**DOCUMENT PASSAGE**
■ ■ ■ ■ ■ ■ ■
Comment 9 Patrick Silva 2018-09-13 01:22:48 UTC
Created attachment 114923 [details]
valgrind log
Comment 10 Patrick Silva 2018-09-13 01:30:32 UTC
Created attachment 114924 [details]
valgrind log
Comment 11 Nate Graham 2018-09-13 16:45:25 UTC
*** Bug 398562 has been marked as a duplicate of this bug. ***
Comment 12 Nate Graham 2018-09-13 16:45:50 UTC
*** Bug 398564 has been marked as a duplicate of this bug. ***
Comment 13 Stefan 2018-09-14 02:23:53 UTC
Created attachment 114946 [details]
New crash information added by DrKonqi

plasma-discover (5.13.5) using Qt 5.11.1

- What I was doing when the application crashed:
Opening Discover results in a crash, as does attempting to install any packages.

-- Backtrace (Reduced):
#6  0x00007fb43d70b428 in __GI_raise (sig=sig@entry=6) at ../sysdeps/unix/sysv/linux/raise.c:54
#7  0x00007fb43d70d02a in __GI_abort () at abort.c:89
[...]
#9  0x00007fb43d7549dc in malloc_printerr (ar_ptr=0x7fb43da9ab20 <main_arena>, ptr=0x32038c0, str=0x7fb43d863c75 "corrupted size vs. prev_size", action=<optimized out>) at malloc.c:5006
#10 malloc_consolidate (av=av@entry=0x7fb43da9ab20 <main_arena>) at malloc.c:4183
#11 0x00007fb43d757cde in _int_malloc (av=av@entry=0x7fb43da9ab20 <main_arena>, bytes=bytes@entry=4096) at malloc.c:3450
Comment 14 Stefan 2018-09-14 02:33:10 UTC
Created attachment 114947 [details]
New crash information added by DrKonqi

plasma-discover (5.13.5) using Qt 5.11.1

Opening Discover or attempting to install any packages results in a crash.
■ ■ ■ ■ ■ ■ ■
**GIVEN DATA**

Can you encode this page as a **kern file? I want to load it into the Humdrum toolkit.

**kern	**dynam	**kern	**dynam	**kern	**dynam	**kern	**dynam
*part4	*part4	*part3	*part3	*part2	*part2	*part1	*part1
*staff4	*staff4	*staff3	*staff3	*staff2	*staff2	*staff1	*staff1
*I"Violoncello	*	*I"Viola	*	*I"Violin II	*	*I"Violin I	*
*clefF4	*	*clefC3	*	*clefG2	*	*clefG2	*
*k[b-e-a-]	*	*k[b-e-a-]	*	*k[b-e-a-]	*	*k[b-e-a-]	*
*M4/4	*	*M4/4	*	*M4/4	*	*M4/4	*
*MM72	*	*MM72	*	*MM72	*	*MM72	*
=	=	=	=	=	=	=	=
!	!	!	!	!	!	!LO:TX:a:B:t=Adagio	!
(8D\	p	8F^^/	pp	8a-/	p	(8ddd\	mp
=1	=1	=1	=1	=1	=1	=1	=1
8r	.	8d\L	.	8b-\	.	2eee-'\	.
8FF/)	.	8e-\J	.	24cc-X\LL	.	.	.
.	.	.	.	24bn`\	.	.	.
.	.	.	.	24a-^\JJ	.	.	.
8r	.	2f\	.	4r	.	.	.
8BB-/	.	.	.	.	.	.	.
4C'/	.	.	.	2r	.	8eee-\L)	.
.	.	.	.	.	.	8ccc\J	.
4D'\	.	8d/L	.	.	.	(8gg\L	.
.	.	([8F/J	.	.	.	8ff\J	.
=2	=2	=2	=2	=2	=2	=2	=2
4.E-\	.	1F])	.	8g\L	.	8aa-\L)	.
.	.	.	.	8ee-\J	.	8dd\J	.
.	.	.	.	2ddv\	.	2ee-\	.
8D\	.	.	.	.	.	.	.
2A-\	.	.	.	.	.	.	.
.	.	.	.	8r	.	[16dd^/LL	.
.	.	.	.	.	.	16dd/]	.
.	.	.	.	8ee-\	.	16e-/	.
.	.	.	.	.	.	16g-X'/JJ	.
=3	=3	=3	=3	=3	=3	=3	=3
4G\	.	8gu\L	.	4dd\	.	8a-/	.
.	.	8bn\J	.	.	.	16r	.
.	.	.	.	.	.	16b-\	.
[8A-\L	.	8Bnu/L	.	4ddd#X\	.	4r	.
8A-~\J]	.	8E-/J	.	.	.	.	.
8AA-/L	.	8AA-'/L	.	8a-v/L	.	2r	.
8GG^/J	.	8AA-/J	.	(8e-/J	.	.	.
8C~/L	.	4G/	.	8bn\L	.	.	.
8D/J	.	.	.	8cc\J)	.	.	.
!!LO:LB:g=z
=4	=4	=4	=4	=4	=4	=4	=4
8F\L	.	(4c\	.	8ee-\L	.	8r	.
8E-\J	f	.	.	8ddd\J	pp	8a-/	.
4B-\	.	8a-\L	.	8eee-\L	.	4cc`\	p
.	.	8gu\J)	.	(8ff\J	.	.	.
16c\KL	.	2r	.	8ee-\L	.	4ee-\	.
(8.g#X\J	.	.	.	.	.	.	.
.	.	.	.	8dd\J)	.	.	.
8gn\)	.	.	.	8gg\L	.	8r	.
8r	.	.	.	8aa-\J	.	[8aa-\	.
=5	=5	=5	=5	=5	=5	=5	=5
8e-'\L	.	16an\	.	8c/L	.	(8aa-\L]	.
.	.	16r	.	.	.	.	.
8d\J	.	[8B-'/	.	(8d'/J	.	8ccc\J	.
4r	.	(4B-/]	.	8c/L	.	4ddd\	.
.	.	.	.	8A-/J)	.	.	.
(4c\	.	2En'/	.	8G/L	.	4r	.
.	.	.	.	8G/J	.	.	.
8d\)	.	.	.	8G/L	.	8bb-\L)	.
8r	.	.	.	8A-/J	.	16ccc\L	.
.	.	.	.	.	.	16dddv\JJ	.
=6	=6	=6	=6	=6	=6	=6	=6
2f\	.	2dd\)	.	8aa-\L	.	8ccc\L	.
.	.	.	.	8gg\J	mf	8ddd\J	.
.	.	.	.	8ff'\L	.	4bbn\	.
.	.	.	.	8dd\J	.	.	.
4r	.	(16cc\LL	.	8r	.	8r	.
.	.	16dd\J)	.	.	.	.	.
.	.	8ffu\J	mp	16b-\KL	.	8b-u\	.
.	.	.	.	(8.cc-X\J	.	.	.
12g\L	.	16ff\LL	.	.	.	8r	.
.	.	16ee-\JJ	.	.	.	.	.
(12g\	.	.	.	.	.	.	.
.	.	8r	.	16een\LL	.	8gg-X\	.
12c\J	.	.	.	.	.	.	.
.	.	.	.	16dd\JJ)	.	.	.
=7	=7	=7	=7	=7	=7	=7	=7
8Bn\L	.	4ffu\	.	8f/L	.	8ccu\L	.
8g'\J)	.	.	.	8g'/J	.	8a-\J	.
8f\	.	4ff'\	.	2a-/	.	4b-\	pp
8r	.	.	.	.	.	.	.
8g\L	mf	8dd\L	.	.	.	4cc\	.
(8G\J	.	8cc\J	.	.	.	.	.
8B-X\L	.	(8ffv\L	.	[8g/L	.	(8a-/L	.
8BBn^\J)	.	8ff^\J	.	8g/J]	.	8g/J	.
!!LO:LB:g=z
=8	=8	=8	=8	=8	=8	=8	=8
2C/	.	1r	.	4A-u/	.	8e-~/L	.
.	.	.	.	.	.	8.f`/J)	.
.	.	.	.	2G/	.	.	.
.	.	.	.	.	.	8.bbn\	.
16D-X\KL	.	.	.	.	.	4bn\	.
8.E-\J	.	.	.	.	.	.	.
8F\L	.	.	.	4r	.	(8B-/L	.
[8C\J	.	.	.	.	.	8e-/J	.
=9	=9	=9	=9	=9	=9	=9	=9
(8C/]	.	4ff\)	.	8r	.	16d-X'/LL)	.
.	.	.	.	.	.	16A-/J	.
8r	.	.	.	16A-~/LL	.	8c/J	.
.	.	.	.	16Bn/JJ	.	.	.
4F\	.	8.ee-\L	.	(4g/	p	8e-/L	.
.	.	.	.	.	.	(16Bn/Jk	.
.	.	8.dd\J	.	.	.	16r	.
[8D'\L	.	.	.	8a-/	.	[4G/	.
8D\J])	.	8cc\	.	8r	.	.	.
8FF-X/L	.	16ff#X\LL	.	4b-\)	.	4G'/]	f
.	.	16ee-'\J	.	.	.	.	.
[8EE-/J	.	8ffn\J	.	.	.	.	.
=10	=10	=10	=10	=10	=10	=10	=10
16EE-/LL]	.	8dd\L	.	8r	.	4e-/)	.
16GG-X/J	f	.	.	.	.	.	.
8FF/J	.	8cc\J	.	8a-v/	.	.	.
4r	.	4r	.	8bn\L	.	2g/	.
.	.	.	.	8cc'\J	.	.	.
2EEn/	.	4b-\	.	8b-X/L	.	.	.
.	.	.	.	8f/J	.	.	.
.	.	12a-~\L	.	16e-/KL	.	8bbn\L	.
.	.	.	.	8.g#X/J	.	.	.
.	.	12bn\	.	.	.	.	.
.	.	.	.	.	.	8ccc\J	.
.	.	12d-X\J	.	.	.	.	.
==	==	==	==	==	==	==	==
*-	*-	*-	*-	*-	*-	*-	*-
■ ■ ■ ■ ■ ■ ■
**TASK DIRECTIONS**
Decide whether each statement agrees with the bug thread, answering yes or no and quoting the deciding words: (a) Bug 398562 was marked as a duplicate of this bug. (b) Stefan's crash report gives Qt 5.11.1 as the Qt version. (c) Patrick Silva's attachments in Comments 9 and 10 are screenshots. The entries come from a different source than the bug thread.

**ANSWER SECTION**
(a) Yes: "*** Bug 398562 has been marked as a duplicate of this bug. ***"
(b) Yes: "plasma-discover (5.13.5) using Qt 5.11.1"
(c) No: "valgrind log"